Throw him back, since May will get hotter!
But wherever you throw him, don't drink the water!

Hunting the Gowk is a popular April Fools pastime in Scotland. Its US equivalent is "snipe hunting". Gowk is the Scottish name for cuckoo, a bird associated with simplemindedness and tom foolery. Thus "hunting the gowk" is to send someone on a fool's errand.

The Scottish Tailie/Taily Day on April 2nd is similar to the French Poisson d'Avril, only this prank focuses on the backside. Paper tails are attached to victims' rears, much like pinning the tail on the donkey. From this tradition comes the expressions "butt of the joke." The "kick me" sign is also attributed to the Scots.

During the 18th and 19th centuries, a popular English prank was to invite gobemouches (literally, a kind of flycatcher. The word was eventually anglicanized to "gobby" which means someone who is gullible or foolish) to come watch the washing the lions at the Tower of London.
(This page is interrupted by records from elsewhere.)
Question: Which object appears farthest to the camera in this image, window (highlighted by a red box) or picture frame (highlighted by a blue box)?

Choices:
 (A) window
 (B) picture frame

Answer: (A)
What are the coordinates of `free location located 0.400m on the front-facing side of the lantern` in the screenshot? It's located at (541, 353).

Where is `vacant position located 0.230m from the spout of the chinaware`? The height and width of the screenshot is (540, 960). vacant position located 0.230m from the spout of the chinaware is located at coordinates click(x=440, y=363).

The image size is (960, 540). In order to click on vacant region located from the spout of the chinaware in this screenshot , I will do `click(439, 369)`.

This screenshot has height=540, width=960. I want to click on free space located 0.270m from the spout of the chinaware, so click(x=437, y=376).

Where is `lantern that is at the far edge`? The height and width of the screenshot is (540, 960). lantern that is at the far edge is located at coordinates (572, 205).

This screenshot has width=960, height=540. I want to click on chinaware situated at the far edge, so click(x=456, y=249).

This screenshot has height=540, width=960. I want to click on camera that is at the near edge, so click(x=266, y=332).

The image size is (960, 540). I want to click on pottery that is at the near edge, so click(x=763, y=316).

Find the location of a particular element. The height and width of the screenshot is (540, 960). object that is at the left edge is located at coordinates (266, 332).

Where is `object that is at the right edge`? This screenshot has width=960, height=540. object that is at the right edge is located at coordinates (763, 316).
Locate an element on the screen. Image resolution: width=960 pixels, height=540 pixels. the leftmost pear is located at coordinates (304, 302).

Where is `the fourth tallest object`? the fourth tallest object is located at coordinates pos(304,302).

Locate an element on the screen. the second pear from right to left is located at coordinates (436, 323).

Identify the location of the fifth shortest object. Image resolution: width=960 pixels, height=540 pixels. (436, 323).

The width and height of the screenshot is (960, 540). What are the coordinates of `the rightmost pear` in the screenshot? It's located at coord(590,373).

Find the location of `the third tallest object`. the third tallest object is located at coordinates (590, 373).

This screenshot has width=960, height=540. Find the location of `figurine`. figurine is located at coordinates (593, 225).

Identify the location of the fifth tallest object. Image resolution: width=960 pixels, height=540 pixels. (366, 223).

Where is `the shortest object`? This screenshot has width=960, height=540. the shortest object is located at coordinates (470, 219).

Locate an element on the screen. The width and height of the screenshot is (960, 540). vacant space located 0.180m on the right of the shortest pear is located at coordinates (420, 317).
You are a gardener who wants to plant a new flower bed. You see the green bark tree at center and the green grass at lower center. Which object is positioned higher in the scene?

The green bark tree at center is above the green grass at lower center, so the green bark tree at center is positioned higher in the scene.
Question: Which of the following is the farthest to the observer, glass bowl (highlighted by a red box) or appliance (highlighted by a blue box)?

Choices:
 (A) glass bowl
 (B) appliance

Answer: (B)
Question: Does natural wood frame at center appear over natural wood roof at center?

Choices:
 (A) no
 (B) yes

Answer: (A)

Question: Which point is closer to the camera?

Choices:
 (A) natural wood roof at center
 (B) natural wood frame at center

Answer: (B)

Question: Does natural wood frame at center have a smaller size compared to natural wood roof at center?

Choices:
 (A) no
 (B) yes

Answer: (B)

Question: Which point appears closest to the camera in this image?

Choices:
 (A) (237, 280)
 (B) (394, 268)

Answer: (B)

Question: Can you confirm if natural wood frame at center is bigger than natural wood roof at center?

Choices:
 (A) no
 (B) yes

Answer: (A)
No such activity occurred, although wardens there often received gratuities from individuals who wished to see the white bears fed.

In England, jokes are played the morning of April 1st because it's thought to be unlucky to prank in the afternoon.

Village of Fools

At least forty-five communities in England lay claim to being a "village of fools." But only one was immortalized in a 16th century chapbook—Gotham. Under the reign of King John, the English population was taxed close to starvation. Folks did everything they could to hide their wealth from his collectors.

As the story goes, King John was approaching Gotham with his entourage. At that time, any road traveled by the king became a public one. Local towns and villages were taxed to maintain it. To keep the king away, Gotham villagers feigned madness. (In the 13th century, insanity was believed to be contagious.) King John changed his route to avoid contracting the disease.

In another tale, King John planned to build a castle or lodge near Gotham. This would have restricted use of the local forests for wood and game. So the villagers pretended they were crazy and their monarch went elsewhere.